Reproduce the data below word for word, keeping every line exactly as it appears.
Segment Open
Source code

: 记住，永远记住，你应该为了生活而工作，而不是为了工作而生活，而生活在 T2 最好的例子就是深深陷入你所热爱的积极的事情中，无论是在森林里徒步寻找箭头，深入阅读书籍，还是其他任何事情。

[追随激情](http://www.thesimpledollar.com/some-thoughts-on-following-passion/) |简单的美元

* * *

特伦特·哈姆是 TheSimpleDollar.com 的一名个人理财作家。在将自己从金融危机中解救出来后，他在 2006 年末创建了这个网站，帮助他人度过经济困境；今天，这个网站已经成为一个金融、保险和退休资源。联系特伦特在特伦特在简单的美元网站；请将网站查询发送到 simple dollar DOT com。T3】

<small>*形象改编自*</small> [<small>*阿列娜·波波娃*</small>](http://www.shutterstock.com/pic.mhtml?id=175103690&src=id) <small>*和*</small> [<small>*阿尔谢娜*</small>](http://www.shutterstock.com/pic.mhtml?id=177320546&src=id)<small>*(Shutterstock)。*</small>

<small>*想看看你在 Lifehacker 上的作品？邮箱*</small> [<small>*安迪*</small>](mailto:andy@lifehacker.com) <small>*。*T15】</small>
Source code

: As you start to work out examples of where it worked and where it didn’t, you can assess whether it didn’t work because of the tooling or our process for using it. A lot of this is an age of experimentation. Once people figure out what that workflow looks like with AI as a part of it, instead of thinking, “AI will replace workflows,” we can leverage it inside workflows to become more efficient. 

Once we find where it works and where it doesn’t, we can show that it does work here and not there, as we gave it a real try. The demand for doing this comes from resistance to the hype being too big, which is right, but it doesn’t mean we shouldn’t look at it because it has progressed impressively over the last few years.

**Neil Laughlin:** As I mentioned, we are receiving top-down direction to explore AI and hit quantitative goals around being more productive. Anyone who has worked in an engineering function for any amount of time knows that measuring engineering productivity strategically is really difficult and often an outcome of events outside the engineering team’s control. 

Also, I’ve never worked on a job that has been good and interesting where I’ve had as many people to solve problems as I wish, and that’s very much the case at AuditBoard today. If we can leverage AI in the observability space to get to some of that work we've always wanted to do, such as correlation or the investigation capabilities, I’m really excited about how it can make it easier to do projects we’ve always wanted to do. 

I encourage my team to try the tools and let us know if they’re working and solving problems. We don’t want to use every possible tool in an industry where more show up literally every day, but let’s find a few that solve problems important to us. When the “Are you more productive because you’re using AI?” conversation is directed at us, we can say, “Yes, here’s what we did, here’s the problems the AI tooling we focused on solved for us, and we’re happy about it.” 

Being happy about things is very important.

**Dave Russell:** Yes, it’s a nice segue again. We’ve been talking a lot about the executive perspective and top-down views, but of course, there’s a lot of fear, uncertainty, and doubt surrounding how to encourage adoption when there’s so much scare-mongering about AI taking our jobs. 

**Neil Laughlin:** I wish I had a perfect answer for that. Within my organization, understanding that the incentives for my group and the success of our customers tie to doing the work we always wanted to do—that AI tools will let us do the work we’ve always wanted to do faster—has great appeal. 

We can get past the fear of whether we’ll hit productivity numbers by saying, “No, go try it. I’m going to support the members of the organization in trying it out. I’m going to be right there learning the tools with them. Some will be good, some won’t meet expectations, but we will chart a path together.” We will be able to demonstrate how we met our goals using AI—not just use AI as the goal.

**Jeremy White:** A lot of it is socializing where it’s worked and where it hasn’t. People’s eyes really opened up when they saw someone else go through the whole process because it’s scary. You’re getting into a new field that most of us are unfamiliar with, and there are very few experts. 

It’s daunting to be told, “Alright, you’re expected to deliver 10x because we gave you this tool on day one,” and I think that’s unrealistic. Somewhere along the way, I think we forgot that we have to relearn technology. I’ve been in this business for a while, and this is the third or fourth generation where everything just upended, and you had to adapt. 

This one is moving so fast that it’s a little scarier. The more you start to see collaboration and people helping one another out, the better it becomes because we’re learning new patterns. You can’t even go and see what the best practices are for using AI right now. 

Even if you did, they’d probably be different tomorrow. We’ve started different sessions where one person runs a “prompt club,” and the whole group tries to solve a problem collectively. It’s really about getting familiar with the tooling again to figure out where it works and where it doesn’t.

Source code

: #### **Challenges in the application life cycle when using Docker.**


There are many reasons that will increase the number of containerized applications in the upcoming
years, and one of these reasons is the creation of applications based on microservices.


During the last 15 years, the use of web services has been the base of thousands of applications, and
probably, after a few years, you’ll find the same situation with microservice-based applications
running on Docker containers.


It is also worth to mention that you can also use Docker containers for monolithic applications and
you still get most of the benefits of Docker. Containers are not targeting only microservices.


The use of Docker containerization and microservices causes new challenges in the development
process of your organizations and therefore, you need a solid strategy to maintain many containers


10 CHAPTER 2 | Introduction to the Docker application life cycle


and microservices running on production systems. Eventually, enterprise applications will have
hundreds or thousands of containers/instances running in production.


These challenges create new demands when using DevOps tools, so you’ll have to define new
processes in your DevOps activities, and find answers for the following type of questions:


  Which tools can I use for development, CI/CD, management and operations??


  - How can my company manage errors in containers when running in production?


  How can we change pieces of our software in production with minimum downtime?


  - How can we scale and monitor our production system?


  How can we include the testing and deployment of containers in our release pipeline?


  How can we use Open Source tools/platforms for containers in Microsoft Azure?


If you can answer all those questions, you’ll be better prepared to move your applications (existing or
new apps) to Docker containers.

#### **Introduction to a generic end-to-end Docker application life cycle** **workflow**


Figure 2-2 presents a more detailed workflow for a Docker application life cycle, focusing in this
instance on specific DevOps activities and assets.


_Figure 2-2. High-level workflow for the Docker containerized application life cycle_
Segment Closed
**Task solution**.
Source code

: 记住，永远记住，你应该为了生活而工作，而不是为了工作而生活，而生活在 T2 最好的例子就是深深陷入你所热爱的积极的事情中，无论是在森林里徒步寻找箭头，深入阅读书籍，还是其他任何事情。

[追随激情](http://www.thesimpledollar.com/some-thoughts-on-following-passion/) |简单的美元

* * *

特伦特·哈姆是 TheSimpleDollar.com 的一名个人理财作家。在将自己从金融危机中解救出来后，他在 2006 年末创建了这个网站，帮助他人度过经济困境；今天，这个网站已经成为一个金融、保险和退休资源。联系特伦特在特伦特在简单的美元网站；请将网站查询发送到 simple dollar DOT com。T3】

<small>*形象改编自*</small> [<small>*阿列娜·波波娃*</small>](http://www.shutterstock.com/pic.mhtml?id=175103690&src=id) <small>*和*</small> [<small>*阿尔谢娜*</small>](http://www.shutterstock.com/pic.mhtml?id=177320546&src=id)<small>*(Shutterstock)。*</small>

<small>*想看看你在 Lifehacker 上的作品？邮箱*</small> [<small>*安迪*</small>](mailto:andy@lifehacker.com) <small>*。*T15】</small>
Source code

: As you start to work out examples of where it worked and where it didn’t, you can assess whether it didn’t work because of the tooling or our process for using it. A lot of this is an age of experimentation. Once people figure out what that workflow looks like with AI as a part of it, instead of thinking, “AI will replace workflows,” we can leverage it inside workflows to become more efficient. 

Once we find where it works and where it doesn’t, we can show that it does work here and not there, as we gave it a real try. The demand for doing this comes from resistance to the hype being too big, which is right, but it doesn’t mean we shouldn’t look at it because it has progressed impressively over the last few years.

**Neil Laughlin:** As I mentioned, we are receiving top-down direction to explore AI and hit quantitative goals around being more productive. Anyone who has worked in an engineering function for any amount of time knows that measuring engineering productivity strategically is really difficult and often an outcome of events outside the engineering team’s control. 

Also, I’ve never worked on a job that has been good and interesting where I’ve had as many people to solve problems as I wish, and that’s very much the case at AuditBoard today. If we can leverage AI in the observability space to get to some of that work we've always wanted to do, such as correlation or the investigation capabilities, I’m really excited about how it can make it easier to do projects we’ve always wanted to do. 

I encourage my team to try the tools and let us know if they’re working and solving problems. We don’t want to use every possible tool in an industry where more show up literally every day, but let’s find a few that solve problems important to us. When the “Are you more productive because you’re using AI?” conversation is directed at us, we can say, “Yes, here’s what we did, here’s the problems the AI tooling we focused on solved for us, and we’re happy about it.” 

Being happy about things is very important.

**Dave Russell:** Yes, it’s a nice segue again. We’ve been talking a lot about the executive perspective and top-down views, but of course, there’s a lot of fear, uncertainty, and doubt surrounding how to encourage adoption when there’s so much scare-mongering about AI taking our jobs. 

**Neil Laughlin:** I wish I had a perfect answer for that. Within my organization, understanding that the incentives for my group and the success of our customers tie to doing the work we always wanted to do—that AI tools will let us do the work we’ve always wanted to do faster—has great appeal. 

We can get past the fear of whether we’ll hit productivity numbers by saying, “No, go try it. I’m going to support the members of the organization in trying it out. I’m going to be right there learning the tools with them. Some will be good, some won’t meet expectations, but we will chart a path together.” We will be able to demonstrate how we met our goals using AI—not just use AI as the goal.

**Jeremy White:** A lot of it is socializing where it’s worked and where it hasn’t. People’s eyes really opened up when they saw someone else go through the whole process because it’s scary. You’re getting into a new field that most of us are unfamiliar with, and there are very few experts. 

It’s daunting to be told, “Alright, you’re expected to deliver 10x because we gave you this tool on day one,” and I think that’s unrealistic. Somewhere along the way, I think we forgot that we have to relearn technology. I’ve been in this business for a while, and this is the third or fourth generation where everything just upended, and you had to adapt. 

This one is moving so fast that it’s a little scarier. The more you start to see collaboration and people helping one another out, the better it becomes because we’re learning new patterns. You can’t even go and see what the best practices are for using AI right now. 

Even if you did, they’d probably be different tomorrow. We’ve started different sessions where one person runs a “prompt club,” and the whole group tries to solve a problem collectively. It’s really about getting familiar with the tooling again to figure out where it works and where it doesn’t.

Source code

: #### **Challenges in the application life cycle when using Docker.**


There are many reasons that will increase the number of containerized applications in the upcoming
years, and one of these reasons is the creation of applications based on microservices.


During the last 15 years, the use of web services has been the base of thousands of applications, and
probably, after a few years, you’ll find the same situation with microservice-based applications
running on Docker containers.


It is also worth to mention that you can also use Docker containers for monolithic applications and
you still get most of the benefits of Docker. Containers are not targeting only microservices.


The use of Docker containerization and microservices causes new challenges in the development
process of your organizations and therefore, you need a solid strategy to maintain many containers


10 CHAPTER 2 | Introduction to the Docker application life cycle


and microservices running on production systems. Eventually, enterprise applications will have
hundreds or thousands of containers/instances running in production.


These challenges create new demands when using DevOps tools, so you’ll have to define new
processes in your DevOps activities, and find answers for the following type of questions:


  Which tools can I use for development, CI/CD, management and operations??


  - How can my company manage errors in containers when running in production?


  How can we change pieces of our software in production with minimum downtime?


  - How can we scale and monitor our production system?


  How can we include the testing and deployment of containers in our release pipeline?


  How can we use Open Source tools/platforms for containers in Microsoft Azure?


If you can answer all those questions, you’ll be better prepared to move your applications (existing or
new apps) to Docker containers.

#### **Introduction to a generic end-to-end Docker application life cycle** **workflow**


Figure 2-2 presents a more detailed workflow for a Docker application life cycle, focusing in this
instance on specific DevOps activities and assets.


_Figure 2-2. High-level workflow for the Docker containerized application life cycle_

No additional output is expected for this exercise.